◆ **STATED GOAL**
Copy the data below, swapping every "scientific name" for "Latin name" and leaving everything else the same.

◆ **RECORDS FOR THE TASK**
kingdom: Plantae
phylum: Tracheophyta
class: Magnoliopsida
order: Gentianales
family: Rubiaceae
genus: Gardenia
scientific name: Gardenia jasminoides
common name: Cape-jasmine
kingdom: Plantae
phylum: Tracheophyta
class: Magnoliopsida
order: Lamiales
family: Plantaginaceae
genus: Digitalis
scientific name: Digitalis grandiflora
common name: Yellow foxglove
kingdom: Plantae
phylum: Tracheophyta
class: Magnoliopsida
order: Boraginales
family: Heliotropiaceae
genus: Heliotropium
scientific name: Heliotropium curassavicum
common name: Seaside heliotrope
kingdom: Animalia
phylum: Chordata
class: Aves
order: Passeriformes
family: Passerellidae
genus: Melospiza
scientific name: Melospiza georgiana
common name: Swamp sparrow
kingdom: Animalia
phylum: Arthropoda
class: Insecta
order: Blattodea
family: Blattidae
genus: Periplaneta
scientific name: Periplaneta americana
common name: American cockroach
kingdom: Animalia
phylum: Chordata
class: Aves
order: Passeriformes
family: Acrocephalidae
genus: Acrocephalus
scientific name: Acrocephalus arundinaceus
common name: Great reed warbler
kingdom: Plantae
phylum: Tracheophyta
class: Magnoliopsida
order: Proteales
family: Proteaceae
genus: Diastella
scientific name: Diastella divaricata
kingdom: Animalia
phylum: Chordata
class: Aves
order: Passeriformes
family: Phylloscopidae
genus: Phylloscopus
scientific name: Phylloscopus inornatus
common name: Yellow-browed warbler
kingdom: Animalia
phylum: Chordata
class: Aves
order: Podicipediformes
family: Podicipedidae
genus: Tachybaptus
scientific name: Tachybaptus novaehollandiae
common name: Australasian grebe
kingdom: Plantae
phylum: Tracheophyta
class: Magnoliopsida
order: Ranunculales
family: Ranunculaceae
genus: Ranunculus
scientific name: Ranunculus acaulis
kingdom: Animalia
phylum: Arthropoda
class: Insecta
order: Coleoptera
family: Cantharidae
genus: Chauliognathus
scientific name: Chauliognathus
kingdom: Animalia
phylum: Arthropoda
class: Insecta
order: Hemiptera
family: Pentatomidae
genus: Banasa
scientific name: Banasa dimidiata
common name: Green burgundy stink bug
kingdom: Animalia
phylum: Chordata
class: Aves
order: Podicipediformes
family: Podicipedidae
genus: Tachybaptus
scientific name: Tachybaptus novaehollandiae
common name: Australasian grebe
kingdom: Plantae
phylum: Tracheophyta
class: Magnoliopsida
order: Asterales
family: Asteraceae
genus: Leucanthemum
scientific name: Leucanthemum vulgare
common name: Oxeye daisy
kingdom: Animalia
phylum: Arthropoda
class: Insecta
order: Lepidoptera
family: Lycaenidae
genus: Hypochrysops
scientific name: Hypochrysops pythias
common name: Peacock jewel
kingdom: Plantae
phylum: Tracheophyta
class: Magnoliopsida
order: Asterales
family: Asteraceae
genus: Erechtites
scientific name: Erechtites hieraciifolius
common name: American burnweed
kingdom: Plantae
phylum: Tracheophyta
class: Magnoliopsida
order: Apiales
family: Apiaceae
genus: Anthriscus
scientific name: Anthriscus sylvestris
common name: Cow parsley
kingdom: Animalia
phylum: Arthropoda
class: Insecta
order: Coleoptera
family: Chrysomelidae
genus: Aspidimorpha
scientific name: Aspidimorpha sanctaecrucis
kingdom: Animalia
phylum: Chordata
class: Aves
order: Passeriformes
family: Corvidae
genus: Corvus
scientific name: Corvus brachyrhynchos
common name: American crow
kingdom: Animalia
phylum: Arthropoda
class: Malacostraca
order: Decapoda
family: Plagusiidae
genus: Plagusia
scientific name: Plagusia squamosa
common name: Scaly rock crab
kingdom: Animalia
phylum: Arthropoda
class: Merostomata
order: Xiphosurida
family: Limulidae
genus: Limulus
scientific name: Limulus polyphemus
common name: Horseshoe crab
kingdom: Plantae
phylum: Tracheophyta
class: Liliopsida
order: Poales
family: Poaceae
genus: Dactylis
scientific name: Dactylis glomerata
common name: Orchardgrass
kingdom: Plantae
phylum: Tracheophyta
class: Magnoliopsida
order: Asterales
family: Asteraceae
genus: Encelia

◆ **FINAL ANSWER**
kingdom: Plantae
phylum: Tracheophyta
class: Magnoliopsida
order: Gentianales
family: Rubiaceae
genus: Gardenia
Latin name: Gardenia jasminoides
common name: Cape-jasmine
kingdom: Plantae
phylum: Tracheophyta
class: Magnoliopsida
order: Lamiales
family: Plantaginaceae
genus: Digitalis
Latin name: Digitalis grandiflora
common name: Yellow foxglove
kingdom: Plantae
phylum: Tracheophyta
class: Magnoliopsida
order: Boraginales
family: Heliotropiaceae
genus: Heliotropium
Latin name: Heliotropium curassavicum
common name: Seaside heliotrope
kingdom: Animalia
phylum: Chordata
class: Aves
order: Passeriformes
family: Passerellidae
genus: Melospiza
Latin name: Melospiza georgiana
common name: Swamp sparrow
kingdom: Animalia
phylum: Arthropoda
class: Insecta
order: Blattodea
family: Blattidae
genus: Periplaneta
Latin name: Periplaneta americana
common name: American cockroach
kingdom: Animalia
phylum: Chordata
class: Aves
order: Passeriformes
family: Acrocephalidae
genus: Acrocephalus
Latin name: Acrocephalus arundinaceus
common name: Great reed warbler
kingdom: Plantae
phylum: Tracheophyta
class: Magnoliopsida
order: Proteales
family: Proteaceae
genus: Diastella
Latin name: Diastella divaricata
kingdom: Animalia
phylum: Chordata
class: Aves
order: Passeriformes
family: Phylloscopidae
genus: Phylloscopus
Latin name: Phylloscopus inornatus
common name: Yellow-browed warbler
kingdom: Animalia
phylum: Chordata
class: Aves
order: Podicipediformes
family: Podicipedidae
genus: Tachybaptus
Latin name: Tachybaptus novaehollandiae
common name: Australasian grebe
kingdom: Plantae
phylum: Tracheophyta
class: Magnoliopsida
order: Ranunculales
family: Ranunculaceae
genus: Ranunculus
Latin name: Ranunculus acaulis
kingdom: Animalia
phylum: Arthropoda
class: Insecta
order: Coleoptera
family: Cantharidae
genus: Chauliognathus
Latin name: Chauliognathus
kingdom: Animalia
phylum: Arthropoda
class: Insecta
order: Hemiptera
family: Pentatomidae
genus: Banasa
Latin name: Banasa dimidiata
common name: Green burgundy stink bug
kingdom: Animalia
phylum: Chordata
class: Aves
order: Podicipediformes
family: Podicipedidae
genus: Tachybaptus
Latin name: Tachybaptus novaehollandiae
common name: Australasian grebe
kingdom: Plantae
phylum: Tracheophyta
class: Magnoliopsida
order: Asterales
family: Asteraceae
genus: Leucanthemum
Latin name: Leucanthemum vulgare
common name: Oxeye daisy
kingdom: Animalia
phylum: Arthropoda
class: Insecta
order: Lepidoptera
family: Lycaenidae
genus: Hypochrysops
Latin name: Hypochrysops pythias
common name: Peacock jewel
kingdom: Plantae
phylum: Tracheophyta
class: Magnoliopsida
order: Asterales
family: Asteraceae
genus: Erechtites
Latin name: Erechtites hieraciifolius
common name: American burnweed
kingdom: Plantae
phylum: Tracheophyta
class: Magnoliopsida
order: Apiales
family: Apiaceae
genus: Anthriscus
Latin name: Anthriscus sylvestris
common name: Cow parsley
kingdom: Animalia
phylum: Arthropoda
class: Insecta
order: Coleoptera
family: Chrysomelidae
genus: Aspidimorpha
Latin name: Aspidimorpha sanctaecrucis
kingdom: Animalia
phylum: Chordata
class: Aves
order: Passeriformes
family: Corvidae
genus: Corvus
Latin name: Corvus brachyrhynchos
common name: American crow
kingdom: Animalia
phylum: Arthropoda
class: Malacostraca
order: Decapoda
family: Plagusiidae
genus: Plagusia
Latin name: Plagusia squamosa
common name: Scaly rock crab
kingdom: Animalia
phylum: Arthropoda
class: Merostomata
order: Xiphosurida
family: Limulidae
genus: Limulus
Latin name: Limulus polyphemus
common name: Horseshoe crab
kingdom: Plantae
phylum: Tracheophyta
class: Liliopsida
order: Poales
family: Poaceae
genus: Dactylis
Latin name: Dactylis glomerata
common name: Orchardgrass
kingdom: Plantae
phylum: Tracheophyta
class: Magnoliopsida
order: Asterales
family: Asteraceae
genus: Encelia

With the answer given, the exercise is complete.